Instructions for the task: Copy each line from the entries that the word "vidite" appears in.

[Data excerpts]
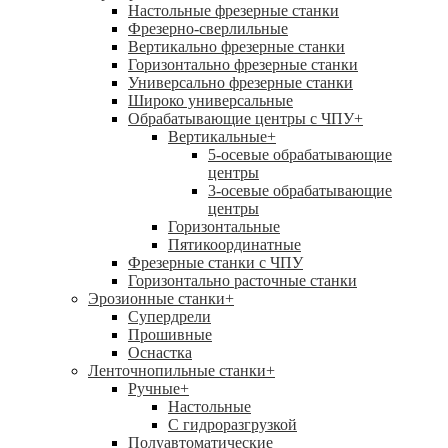
Настольные фрезерные станки
Фрезерно-сверлильные
Вертикально фрезерные станки
Горизонтально фрезерные станки
Универсально фрезерные станки
Широко универсальные
Обрабатывающие центры с ЧПУ
+
Вертикальные
+
5-осевые обрабатывающие
центры
3-осевые обрабатывающие
центры
Горизонтальные
Пятикоординатные
Фрезерные станки с ЧПУ
Горизонтально расточные станки
Эрозионные станки
+
Супердрели
Прошивные
Оснастка
Ленточнопильные станки
+
Ручные
+
Настольные
С гидроразгрузкой
Полуавтоматические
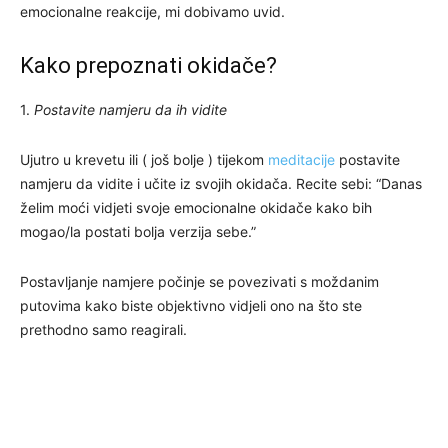
emocionalne reakcije, mi dobivamo uvid.
Kako prepoznati okidače?
1.
Postavite namjeru da ih vidite
Ujutro u krevetu ili ( još bolje ) tijekom
meditacije
postavite
namjeru da vidite i učite iz svojih okidača. Recite sebi: “Danas
želim moći vidjeti svoje emocionalne okidače kako bih
mogao/la postati bolja verzija sebe.”
Postavljanje namjere počinje se povezivati s moždanim
putovima kako biste objektivno vidjeli ono na što ste
prethodno samo reagirali.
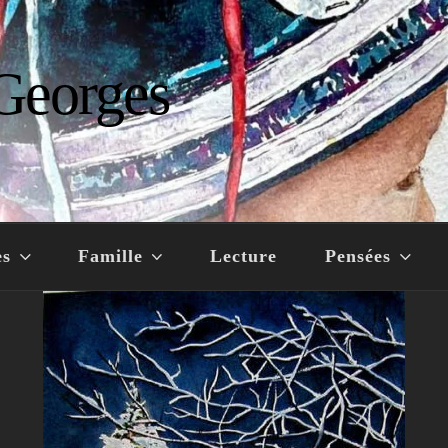
Georges
es
Famille
Lecture
Pensées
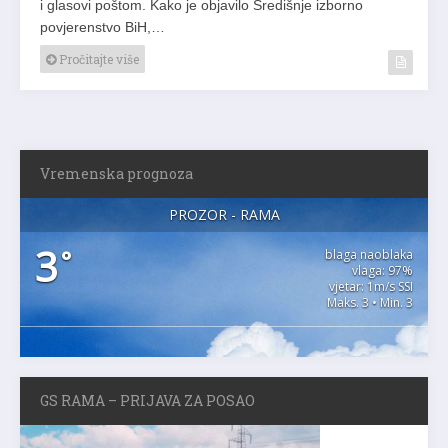
i glasovi poštom. Kako je objavilo Središnje izborno
povjerenstvo BiH,…
Pročitajte više
Vremenska prognoza
PROZOR - RAMA
3
°
blaga naoblaka
vlaga: 97%
vjetar: 1m/s SSI
Maks. 3 • Min. 3
GS RAMA – PRIJAVA ZA POSAO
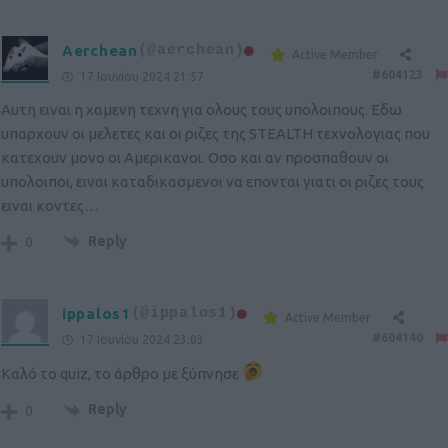
Aerchean
(@aerchean)
Active Member
#604123
17 Ιουνίου 2024 21:57
Aυτη ειναι η χαμενη τεχνη για ολους τους υπολοιπους. Εδω
υπαρχουν οι μελετες και οι ριζες της STEALTH τεχνολογιας που
κατεχουν μονο οι Αμερικανοι. Οσο και αν προσπαθουν οι
υπολοιποι, ειναι καταδικασμενοι να επονται γιατι οι ριζες τους
ειναι κοντες…
Reply
0
ippalos1
(@ippalos1)
Active Member
#604140
17 Ιουνίου 2024 23:03
Καλό το quiz, το άρθρο με ξύπνησε
Reply
0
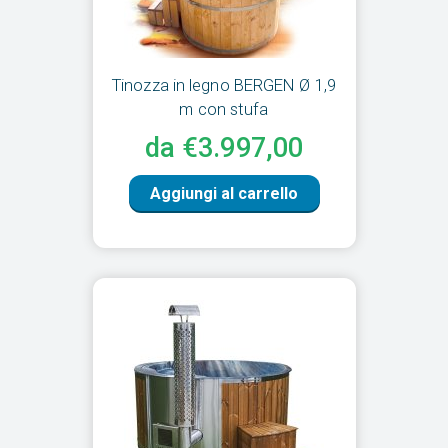
Tinozza in legno BERGEN Ø 1,9
m con stufa
da €3.997,00
Aggiungi al carrello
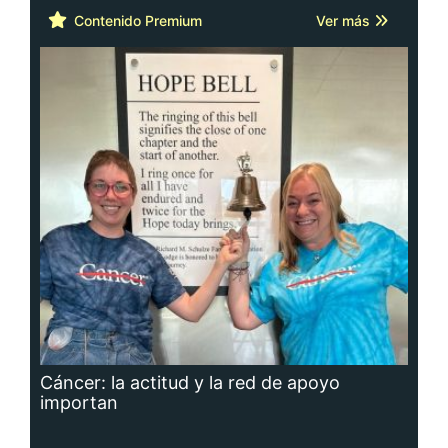
Contenido Premium
Ver más
Cáncer: la actitud y la red de apoyo
importan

Solution to this problem:
Postavite namjeru da ih vidite
namjeru da vidite i učite iz svojih okidača. Recite sebi: “Danas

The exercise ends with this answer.